I bought one a couple of years ago from a turner who was selling up. It's seen very little use and is a delight to use. I was once offered £300 + postage for it, sight unseen, by a scroller whose own DW788 was on its last legs. There's no way I'd sell it, especially when you consider that a new Hegner Multicut 2SV (its nearest UK competitor) would cost £708.40. In many ways, the DW788 is a better machine than the Hegner and I'd have thought that £470 was not expensive.

I searched eBay for the DW788 but couldn't find it, so I'm hesitant to comment on that particular machine. I suppose it wouldn't be fair to comment anyway.

Gill


----------



## windows20 (29 Mar 2009)

hi all

so if you hade the choice,which 1 would you do for.
the dewalt or the hegner
thanks 
andy


----------



## Geoffrey (29 Mar 2009)

Hi Andy have Look HERE www.alwayshobbies.com
they have Hegner multicut 1 and multicut vs the vs is £145- more.
it depends on what you make but would be a great upgrade on the jet  

Geoff


----------



## Gill (29 Mar 2009)

windows20":17zss9is said:


> hi all
> 
> so if you hade the choice,which 1 would you do for.
> the dewalt or the hegner
> ...



It's difficult to say. Given the choice of a new DeWalt 788 with full customer support or a new Hegner 2VS with full customer support, I'd opt for the DeWalt. However, that's not the choice, is it?

Gill


----------



## windows20 (29 Mar 2009)

hi

what to do,i like the dewalt,but if i get it from usa will get no customer support.but if i buy a second hand hegner will be in the same boat.no wounder im going grey  . 


andy


----------



## Gill (29 Mar 2009)

Don't forget that if you buy a DeWalt from the USA, you'll have to get it adapted for British electricity, pay the cost of shipping and also pay any import duty that's due. If you buy a second hand Hegner, you can get a mechanic from HegnerUK in Hailsham to service it (for a fee).

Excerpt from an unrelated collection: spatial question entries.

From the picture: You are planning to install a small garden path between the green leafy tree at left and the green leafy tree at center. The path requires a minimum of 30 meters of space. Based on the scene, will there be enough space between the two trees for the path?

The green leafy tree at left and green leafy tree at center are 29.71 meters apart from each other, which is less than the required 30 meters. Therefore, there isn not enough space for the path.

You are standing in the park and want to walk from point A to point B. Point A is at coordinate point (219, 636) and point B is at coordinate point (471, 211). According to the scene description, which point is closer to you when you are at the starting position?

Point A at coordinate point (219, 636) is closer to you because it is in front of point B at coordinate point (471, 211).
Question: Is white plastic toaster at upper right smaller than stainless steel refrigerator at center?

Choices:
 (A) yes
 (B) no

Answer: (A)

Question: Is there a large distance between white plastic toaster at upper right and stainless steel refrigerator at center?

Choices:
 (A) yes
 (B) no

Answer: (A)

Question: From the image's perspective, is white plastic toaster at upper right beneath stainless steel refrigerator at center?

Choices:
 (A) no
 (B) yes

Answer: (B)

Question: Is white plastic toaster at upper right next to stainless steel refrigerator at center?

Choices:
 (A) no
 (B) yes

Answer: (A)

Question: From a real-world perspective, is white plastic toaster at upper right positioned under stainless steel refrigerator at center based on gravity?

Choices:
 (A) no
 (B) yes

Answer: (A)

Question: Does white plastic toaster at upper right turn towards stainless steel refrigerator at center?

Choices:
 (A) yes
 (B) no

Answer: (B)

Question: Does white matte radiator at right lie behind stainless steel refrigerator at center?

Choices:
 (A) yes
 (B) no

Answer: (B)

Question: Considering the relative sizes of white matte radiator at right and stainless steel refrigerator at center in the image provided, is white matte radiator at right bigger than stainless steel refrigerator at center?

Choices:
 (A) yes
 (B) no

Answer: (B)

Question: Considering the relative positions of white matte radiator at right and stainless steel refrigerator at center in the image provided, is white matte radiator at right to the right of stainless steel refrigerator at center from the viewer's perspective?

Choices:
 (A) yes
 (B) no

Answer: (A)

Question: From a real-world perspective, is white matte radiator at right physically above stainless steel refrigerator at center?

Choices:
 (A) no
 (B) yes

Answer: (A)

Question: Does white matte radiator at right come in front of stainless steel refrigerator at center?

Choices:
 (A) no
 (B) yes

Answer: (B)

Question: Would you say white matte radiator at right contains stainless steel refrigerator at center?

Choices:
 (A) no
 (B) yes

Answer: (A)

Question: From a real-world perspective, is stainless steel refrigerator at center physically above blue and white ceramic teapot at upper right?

It must be said that the 788's blade clamping system is superior to the Hegner, which makes blade changing marginally faster. If you're going to make a lot of piercing cuts, the 788 probably has the edge.

Does that make the choice any easier or just add to the confusion   ?

Gill

PS I wonder how many Fox 16"saws you could get through for the cost of a Hegner or a DW788. Admittedly, the tension release is at the rear of the saw, but blade changing with the thumbscrew clamps should be pretty speedy. Fox is the brand stable companion of Delta, whose saws are no longer available in the UK but were excellent models for people who had out-grown basic saws.


----------



## windows20 (29 Mar 2009)

hi 

first off thanks for all your help.
lets just hope i done the right thing,just got my self a hegner multicut 2 S off ebay £340. should be here in the next few days,will let you know what its like.

thanks again
andy


----------



## Geoffrey (31 Mar 2009)

Hi Andy well done you now have the best scroll saw you can buy in the uk
you will get great back up from Hegner.
What you need now is a quick release clamp from Hegner  

Geoff :wink:


----------



## windows20 (1 Apr 2009)

got my saw today had to give it a go straight away  .what a difference a good saw makes.

andy


----------



## Gill (1 Apr 2009)

I'm pleased you're happy  .

Gill


----------